● Passage provided
Begin

In a closed proceeding before a federal magistrate at U.S. District Court in the Middle District of Florida last week, Al-Arian pleaded guilty to Count Four of the indictment against him – a charge of conspiracy to make or receive contributions of funds, goods or services to or for the benefit of the Palestinian Islamic Jihad. The plea hearing was closed over the objections of the government and unsealed today. The guilty plea was accepted by U.S. District Court Judge James S. Moody, Jr. this afternoon. Sentencing was scheduled for May 1, 2006.
Al-Arian’s agreement with the government calls for a recommended prison sentence of 46 to 57 months in prison, based on a five-year maximum statutory sentence. Al-Arian, 48, who has been in custody since his arrest on Feb. 20, 2003, has agreed to stipulate to deportation to another country by U.S. Immigration and Customs Enforcement once his prison sentence has ended. Al-Arian has lived in this country for approximately 30 years.
“We have a responsibility not to allow our Nation to be a safe haven for those who provide assistance to the activity of terrorists,” said Attorney General Alberto R. Gonzales. “Sami Al-Arian has already spent significant time behind bars and will now lose the right to live in the country he calls home as a result of his confessed criminal conduct on behalf of the Palestinian Islamic Jihad, which is the same conduct he steadfastly denied in public statements over the last decade.”
“The United States stands committed to bringing terrorists and their supporters to justice,” said Assistant Attorney General Alice S. Fisher of the Criminal Division. “Al-Arian has now admitted providing assistance to help the Palestinian Islamic Jihad—a specially designated terrorist organization with deadly goals—as the government has alleged from the start.”
“This conviction is the result of years of exhaustive investigative and prosecutorial work, during which the government utilized the many tools we have available to us in the ongoing war against terrorism,” said U.S. Attorney Paul I. Perez of the Middle District of Florida. “Because of the painstaking work of the prosecutors and agents who pursued this case, Al-Arian has now confessed to helping terrorists do their work from his base here in the United States – a base he is no longer able to maintain.”

End

● Recorded data
Begin

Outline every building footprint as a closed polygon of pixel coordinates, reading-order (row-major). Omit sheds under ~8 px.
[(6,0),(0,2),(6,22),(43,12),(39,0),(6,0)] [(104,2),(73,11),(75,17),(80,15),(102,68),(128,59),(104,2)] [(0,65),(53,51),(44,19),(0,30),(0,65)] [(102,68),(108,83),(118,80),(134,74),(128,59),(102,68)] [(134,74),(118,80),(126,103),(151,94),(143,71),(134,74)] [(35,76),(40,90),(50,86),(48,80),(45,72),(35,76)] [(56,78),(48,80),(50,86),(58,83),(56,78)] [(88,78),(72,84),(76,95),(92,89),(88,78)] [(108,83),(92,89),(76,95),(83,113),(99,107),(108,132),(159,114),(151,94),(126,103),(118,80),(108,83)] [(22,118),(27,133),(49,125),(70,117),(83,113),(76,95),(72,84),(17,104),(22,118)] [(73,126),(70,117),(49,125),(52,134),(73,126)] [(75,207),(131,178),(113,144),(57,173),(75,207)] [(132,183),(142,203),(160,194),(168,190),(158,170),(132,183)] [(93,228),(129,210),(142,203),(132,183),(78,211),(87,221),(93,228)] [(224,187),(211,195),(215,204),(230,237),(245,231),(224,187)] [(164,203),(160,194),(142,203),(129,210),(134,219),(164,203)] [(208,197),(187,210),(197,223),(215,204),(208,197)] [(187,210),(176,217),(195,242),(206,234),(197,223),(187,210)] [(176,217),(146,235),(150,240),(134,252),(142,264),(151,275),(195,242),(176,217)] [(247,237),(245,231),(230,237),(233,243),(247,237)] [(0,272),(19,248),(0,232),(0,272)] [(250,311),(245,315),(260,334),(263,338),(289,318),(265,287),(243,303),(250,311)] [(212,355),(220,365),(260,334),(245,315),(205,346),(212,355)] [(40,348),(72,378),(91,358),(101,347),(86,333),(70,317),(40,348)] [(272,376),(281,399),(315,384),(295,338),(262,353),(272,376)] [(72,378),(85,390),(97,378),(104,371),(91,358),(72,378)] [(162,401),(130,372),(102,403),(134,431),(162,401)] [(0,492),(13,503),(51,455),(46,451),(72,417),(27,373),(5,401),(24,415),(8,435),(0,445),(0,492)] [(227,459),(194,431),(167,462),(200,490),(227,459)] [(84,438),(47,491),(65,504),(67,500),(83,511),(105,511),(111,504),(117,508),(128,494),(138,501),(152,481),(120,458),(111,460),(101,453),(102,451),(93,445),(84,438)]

End

● List of tasks
- A) Repeat word for word the passage on Al-Arian's guilty plea, everything from "Al-Arian’s agreement with" down to "approximately 30 years.".
- B) Carry on the passage about Al-Arian's guilty plea, picking up right after its last sentence.

● Answers to the exercise
- A)
Al-Arian’s agreement with the government calls for a recommended prison sentence of 46 to 57 months in prison, based on a five-year maximum statutory sentence. Al-Arian, 48, who has been in custody since his arrest on Feb. 20, 2003, has agreed to stipulate to deportation to another country by U.S. Immigration and Customs Enforcement once his prison sentence has ended. Al-Arian has lived in this country for approximately 30 years.

- B)
In the plea agreement, Al-Arian admits that he was associated with several organizations, including the Palestinian Islamic Jihad, in the late 1980s and early to mid-1990s. He also admits that co-defendants Ramadan Abdullah Shallah, Bashir Musa Mohammed Nafi and Mazen Al-Najjar were associated with PIJ. President Clinton issued an executive order in January 1995 which banned certain transactions with organizations and individuals who were “specially designated terrorists,” including PIJ, Sheik Abd Al Aziz Awda and Fathi Shiqaqi and later, Ramadan Shallah.
Al-Arian admits that he performed services for the PIJ in 1995 and thereafter, when he was a professor at the University of South Florida and after he knew that the PIJ had been designated by President Clinton as a terrorist organization. Al-Arian also acknowledges in the plea agreement that he knew the PIJ used acts of violence as a means to achieve its objectives. Nevertheless, Al-Arian continued to assist the terrorist organization, for instance, by filing official paperwork to obtain immigration benefits for PIJ associate Bashir Nafi, and concealing the terrorist associations of various individuals associated with the PIJ. He further admits to assisting PIJ associate Mazen al-Najjar in a federal court proceeding, a proceeding in which al-Najjar and Nafi both falsely claimed under oath that they were not associated with the PIJ. Moreover, Al-Arian acknowledges that in late 1995, when Ramadan Shallah, co-conspirator and former director of Al-Arian’s “think tank,” the World and Islam Studies Enterprise (WISE) was named as the new Secretary General of the PIJ, Al-Arian falsely denied to the media that he knew of Shallah’s association with PIJ.
Al-Arian was arrested by the FBI on Feb. 20, 2003 following the return of an indictment by a federal grand jury in Tampa, charging him and several co-defendants. Al-Arian was acquitted of eight of the 18 counts against him following a six-month trial on Dec. 6, 2005, but the jury deadlocked on three of the four most serious conspiracy charges against him, including the charge of conspiracy to provide services to the PIJ.
This case was prosecuted by Executive Assistant U.S. Attorney Terry Zitek and Assistant U.S. Attorney Walter Furr of the U.S. Attorney’s Office in the Middle District of Florida, and Trial Attorneys Cherie Krigsman and Alexis Collins of the Counterterrorism Section of the Justice Department’s Criminal Division. The investigation was conducted by a Task Force led by the Federal Bureau of Investigation, with assistance from U.S. Immigration and Customs Enforcement, the Internal Revenue Service and state and local law enforcement officials, among others.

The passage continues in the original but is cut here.